Not only did the Taupo volcano cleave the settler economy in two – south and north of the lake – but it also had a major impact on Maori economic development. In a period when the nation’s economic thrust was growing wool, the majority of Maori lived in the sheepless areas. North of Taupo there were 7 percent of the sheep and 60 percent of the Maori (compared to 20 percent of the settlers). It is true Maori had lost a lot of land, but they retained much – on some measures more per capita than the settlers – enough to develop a viable sheep industry. We know this because Maori sheep flocks south of Taupo were comparable – relative to their population – with settler flocks.

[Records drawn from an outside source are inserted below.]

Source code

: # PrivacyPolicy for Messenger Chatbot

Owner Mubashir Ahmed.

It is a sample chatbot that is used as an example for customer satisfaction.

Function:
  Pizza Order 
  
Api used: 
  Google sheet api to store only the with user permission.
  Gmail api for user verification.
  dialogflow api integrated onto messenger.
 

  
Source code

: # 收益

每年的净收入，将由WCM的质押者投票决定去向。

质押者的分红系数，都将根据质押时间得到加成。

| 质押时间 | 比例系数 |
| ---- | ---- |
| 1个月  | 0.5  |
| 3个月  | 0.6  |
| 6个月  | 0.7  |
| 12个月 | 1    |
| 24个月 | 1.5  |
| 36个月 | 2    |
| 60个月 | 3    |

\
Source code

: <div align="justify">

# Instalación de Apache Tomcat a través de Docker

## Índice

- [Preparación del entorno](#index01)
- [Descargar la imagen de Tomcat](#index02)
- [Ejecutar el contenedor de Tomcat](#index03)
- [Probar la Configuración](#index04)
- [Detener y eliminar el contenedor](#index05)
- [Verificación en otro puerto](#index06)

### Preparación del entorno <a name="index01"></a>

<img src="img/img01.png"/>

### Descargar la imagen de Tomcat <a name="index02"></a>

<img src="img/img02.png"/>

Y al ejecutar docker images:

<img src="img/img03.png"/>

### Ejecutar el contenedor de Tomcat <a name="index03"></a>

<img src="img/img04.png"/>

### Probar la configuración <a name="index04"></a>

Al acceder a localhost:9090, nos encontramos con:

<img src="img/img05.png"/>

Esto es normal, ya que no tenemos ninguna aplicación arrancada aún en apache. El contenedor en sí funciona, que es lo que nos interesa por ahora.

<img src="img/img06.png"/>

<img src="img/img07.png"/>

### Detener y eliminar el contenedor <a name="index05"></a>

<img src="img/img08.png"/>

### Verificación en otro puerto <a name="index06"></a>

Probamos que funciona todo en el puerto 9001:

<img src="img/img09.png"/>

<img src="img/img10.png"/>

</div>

So Maori economic development was located in the wrong places. By the time economic activity moved north to dairying early in the twentieth century Maori were too impoverished to go into dairy farming which required greater investment than sheep farming.
The book gives considerable attention to the Maori economy. It argues that when the proto-Maori first arrived they quarried the environment just like the Europeans did. We cannot be sure what led to the extinction of the moa, but I would hazard Maori hunting was important. Archaeologists know from the middens that early Maori fished out some species, and we know the seal line – where the seals were – steadily retreated south during their first five centuries.
It is broadly true that Maori were living in a sustainable balance with the environment just before the Europeans arrived. For the politically correct it is inconceivable that their actions could have led to the extinction of species. What they forgot is that the proto-Maori, who arrived 700 hundred plus years ago came from a tropical environment and would have made environmental blunders because of their ignorance too. But there were fewer of them; their environmental destruction was not as great.
But in their first five hundred years they developed a sustainable lifestyle. We shall have to learn from that example although it is much harder in a globalised economy – and we have less time to do it.